### RECORDS FOR PROCESSING:
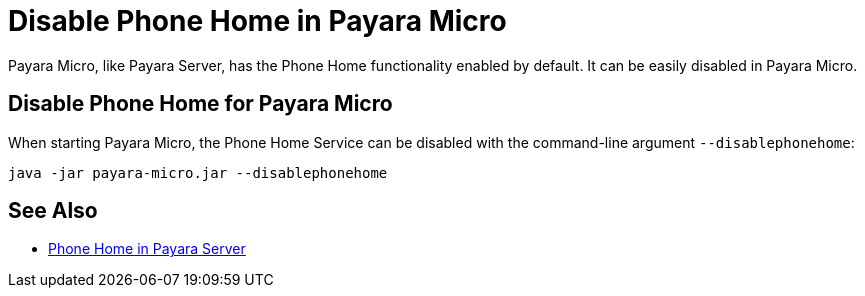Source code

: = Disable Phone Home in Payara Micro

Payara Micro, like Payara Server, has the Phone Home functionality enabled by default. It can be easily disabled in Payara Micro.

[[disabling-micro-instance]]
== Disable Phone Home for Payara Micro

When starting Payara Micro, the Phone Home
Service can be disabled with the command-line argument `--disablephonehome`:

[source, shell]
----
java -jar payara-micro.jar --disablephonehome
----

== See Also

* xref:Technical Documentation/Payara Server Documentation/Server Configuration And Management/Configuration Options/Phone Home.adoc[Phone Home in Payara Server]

### WHAT TO WORK ON:
Images are to be left out; everything else in the material must be written out exactly.

### ANSWER TO THE PROBLEM:
Source code

: = Disable Phone Home in Payara Micro

Payara Micro, like Payara Server, has the Phone Home functionality enabled by default. It can be easily disabled in Payara Micro.

[[disabling-micro-instance]]
== Disable Phone Home for Payara Micro

When starting Payara Micro, the Phone Home
Service can be disabled with the command-line argument `--disablephonehome`:

[source, shell]
----
java -jar payara-micro.jar --disablephonehome
----

== See Also

* xref:Technical Documentation/Payara Server Documentation/Server Configuration And Management/Configuration Options/Phone Home.adoc[Phone Home in Payara Server]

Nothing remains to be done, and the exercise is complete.